### DOCUMENT EXTRACT
╭──
My starting weight for the carb up was 13st 7lbs (189lbs). I should hit the stage at around 13st12/13lbs or 194/5lbs fully carbed and dried out.

I will see what H says in the morning and a lot will depend on how I have accepted those carbs and what my bodyweight is like.

I would imagine tomorrow will be less at around 4-500g carbs, water at 6-7 litres, vit C at 7g and another circuit will be done after meal 2


----------



## yannyboy

Great going James. Saw on interview you did with Dave Palumbo after the Orlando 202 where you said you weighed in at around 184lb so if you hit the 194lb for this show that will be a massive increase. Should be at your biggest and best for the show.


----------



## Suprakill4

I bet you are loving these carbs mate. Nothing like some jam when you havnt had nice food for a long time!!!

Keep going James, very eager to see pics on the final day!


----------



## supercell

Ok so the 700g of carbs made me gain 1lb in weight, HOWEVER I am much fuller and harder than yesterday. Im gonna get some photos taken this morning to send to H and Mike G is going to take a look at me at 9am and report back to H.

I have already had around 100g of carbs for breakfast and now await the instructions for the rest of the day.
╰──
### SHORT EXERCISE 1
In the forum thread, what starting weight is given for the carb up?
### SHORT EXERCISE 2
Write out everything from "## yannyboy" down to "a long time!!!" in the forum thread, substituting "the interviewer" for "Dave Palumbo".

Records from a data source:
╭──
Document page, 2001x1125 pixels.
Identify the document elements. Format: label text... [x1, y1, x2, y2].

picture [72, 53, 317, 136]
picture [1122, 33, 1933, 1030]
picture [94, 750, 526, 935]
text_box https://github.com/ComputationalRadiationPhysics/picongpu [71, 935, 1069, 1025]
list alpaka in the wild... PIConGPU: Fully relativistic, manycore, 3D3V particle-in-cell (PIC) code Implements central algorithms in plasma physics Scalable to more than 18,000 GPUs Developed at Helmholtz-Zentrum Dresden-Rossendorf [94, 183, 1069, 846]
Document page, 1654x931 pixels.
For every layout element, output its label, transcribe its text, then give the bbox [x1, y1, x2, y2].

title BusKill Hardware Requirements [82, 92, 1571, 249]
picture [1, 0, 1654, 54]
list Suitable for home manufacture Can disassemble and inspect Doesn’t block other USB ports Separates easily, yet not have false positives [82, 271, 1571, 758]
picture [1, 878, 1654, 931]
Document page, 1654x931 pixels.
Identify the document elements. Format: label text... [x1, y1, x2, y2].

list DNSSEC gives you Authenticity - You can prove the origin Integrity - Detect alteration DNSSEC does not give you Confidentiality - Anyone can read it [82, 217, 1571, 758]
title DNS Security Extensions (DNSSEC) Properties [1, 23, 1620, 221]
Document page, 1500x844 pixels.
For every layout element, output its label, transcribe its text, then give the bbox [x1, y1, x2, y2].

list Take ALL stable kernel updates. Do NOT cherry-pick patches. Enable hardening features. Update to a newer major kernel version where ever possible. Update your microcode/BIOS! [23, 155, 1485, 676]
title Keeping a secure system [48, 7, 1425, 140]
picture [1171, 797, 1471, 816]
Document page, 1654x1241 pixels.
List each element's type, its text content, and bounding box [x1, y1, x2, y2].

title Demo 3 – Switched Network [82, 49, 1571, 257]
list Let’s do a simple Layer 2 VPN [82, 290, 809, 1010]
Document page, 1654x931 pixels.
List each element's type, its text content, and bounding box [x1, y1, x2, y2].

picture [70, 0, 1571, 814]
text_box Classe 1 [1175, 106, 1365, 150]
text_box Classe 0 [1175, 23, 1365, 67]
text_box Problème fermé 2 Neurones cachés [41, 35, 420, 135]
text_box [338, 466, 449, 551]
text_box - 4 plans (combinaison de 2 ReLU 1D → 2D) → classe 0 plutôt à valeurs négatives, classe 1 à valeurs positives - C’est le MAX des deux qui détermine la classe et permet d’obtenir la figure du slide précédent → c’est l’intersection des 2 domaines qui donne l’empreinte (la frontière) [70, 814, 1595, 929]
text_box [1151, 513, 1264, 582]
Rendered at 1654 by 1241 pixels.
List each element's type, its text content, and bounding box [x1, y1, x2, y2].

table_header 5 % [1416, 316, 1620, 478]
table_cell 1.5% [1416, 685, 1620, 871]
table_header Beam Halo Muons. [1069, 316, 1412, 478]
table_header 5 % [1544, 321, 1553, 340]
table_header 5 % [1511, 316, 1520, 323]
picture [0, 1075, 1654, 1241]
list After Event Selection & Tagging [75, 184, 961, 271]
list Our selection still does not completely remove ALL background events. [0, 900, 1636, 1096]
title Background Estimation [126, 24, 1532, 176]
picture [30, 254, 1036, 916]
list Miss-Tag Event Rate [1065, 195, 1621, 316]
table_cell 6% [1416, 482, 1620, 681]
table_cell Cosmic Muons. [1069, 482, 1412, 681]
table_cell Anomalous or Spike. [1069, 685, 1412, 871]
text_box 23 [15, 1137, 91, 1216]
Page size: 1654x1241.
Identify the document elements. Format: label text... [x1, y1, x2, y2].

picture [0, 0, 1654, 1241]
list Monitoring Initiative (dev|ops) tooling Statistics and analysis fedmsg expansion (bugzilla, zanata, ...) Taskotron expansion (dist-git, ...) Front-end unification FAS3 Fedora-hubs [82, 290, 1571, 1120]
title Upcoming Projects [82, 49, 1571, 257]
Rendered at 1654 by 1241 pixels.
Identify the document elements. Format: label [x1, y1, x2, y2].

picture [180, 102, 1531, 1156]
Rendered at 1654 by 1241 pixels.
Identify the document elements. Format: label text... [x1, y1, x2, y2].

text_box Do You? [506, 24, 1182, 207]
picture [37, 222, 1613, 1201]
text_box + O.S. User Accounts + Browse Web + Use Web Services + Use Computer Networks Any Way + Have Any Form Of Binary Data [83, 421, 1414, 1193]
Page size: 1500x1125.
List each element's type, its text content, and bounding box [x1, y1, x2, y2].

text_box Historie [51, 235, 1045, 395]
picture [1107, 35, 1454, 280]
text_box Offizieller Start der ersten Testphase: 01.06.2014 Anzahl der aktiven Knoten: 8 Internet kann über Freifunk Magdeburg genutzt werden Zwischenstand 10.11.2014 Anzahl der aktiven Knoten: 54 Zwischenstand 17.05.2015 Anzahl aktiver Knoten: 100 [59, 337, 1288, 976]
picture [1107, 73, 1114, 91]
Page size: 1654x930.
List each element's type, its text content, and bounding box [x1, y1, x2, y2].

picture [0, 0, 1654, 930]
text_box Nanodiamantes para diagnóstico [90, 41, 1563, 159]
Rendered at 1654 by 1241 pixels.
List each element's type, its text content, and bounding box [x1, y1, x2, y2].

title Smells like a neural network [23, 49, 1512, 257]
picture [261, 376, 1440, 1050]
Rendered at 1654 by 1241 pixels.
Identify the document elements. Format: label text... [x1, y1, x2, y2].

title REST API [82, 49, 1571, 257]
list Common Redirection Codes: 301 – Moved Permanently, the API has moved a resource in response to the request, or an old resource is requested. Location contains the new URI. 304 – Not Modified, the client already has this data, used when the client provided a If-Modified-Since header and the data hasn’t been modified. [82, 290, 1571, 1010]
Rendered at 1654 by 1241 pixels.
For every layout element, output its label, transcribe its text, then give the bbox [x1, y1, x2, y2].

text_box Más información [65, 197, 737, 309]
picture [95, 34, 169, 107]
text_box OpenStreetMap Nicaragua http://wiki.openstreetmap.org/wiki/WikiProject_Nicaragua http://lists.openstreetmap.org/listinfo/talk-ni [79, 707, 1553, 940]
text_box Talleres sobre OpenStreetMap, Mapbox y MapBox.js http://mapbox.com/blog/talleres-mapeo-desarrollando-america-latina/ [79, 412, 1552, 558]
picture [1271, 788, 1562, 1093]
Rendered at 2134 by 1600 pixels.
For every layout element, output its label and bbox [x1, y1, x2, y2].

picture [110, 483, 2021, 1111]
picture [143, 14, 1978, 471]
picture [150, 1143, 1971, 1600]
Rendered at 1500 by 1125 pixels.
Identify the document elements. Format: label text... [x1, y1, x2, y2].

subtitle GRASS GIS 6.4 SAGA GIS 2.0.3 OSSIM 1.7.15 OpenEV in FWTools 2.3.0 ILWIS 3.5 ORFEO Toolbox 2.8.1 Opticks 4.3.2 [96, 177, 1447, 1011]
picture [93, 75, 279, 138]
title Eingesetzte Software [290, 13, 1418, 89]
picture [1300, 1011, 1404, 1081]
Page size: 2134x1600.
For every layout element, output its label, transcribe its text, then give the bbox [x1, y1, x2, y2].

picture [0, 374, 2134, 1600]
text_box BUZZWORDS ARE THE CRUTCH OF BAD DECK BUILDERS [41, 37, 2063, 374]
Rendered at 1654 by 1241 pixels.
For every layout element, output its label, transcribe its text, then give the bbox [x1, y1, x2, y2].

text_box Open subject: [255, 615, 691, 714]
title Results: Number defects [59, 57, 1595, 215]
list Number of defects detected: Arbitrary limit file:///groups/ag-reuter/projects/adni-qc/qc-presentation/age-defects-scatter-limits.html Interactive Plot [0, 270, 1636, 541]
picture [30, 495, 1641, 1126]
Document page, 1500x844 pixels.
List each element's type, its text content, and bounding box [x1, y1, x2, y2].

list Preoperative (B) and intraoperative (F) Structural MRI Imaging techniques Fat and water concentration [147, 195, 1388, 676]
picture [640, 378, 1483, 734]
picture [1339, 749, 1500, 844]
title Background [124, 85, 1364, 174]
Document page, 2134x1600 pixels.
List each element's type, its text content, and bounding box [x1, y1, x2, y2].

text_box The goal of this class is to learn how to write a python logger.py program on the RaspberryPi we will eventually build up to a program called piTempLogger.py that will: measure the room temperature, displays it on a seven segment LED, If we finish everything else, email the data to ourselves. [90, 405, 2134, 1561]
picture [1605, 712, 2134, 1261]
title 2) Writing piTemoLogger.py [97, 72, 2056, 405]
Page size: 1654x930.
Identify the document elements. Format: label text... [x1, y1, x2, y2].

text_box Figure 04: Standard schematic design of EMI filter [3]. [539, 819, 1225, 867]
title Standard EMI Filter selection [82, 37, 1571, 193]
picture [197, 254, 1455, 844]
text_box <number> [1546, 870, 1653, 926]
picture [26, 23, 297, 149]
╰──
### CORRECT OUTPUT 1
13st 7lbs (189lbs).

### CORRECT OUTPUT 2
## yannyboy

Great going James. Saw on interview you did with the interviewer after the Orlando 202 where you said you weighed in at around 184lb so if you hit the 194lb for this show that will be a massive increase. Should be at your biggest and best for the show.


----------



## Suprakill4

I bet you are loving these carbs mate. Nothing like some jam when you havnt had nice food for a long time!!!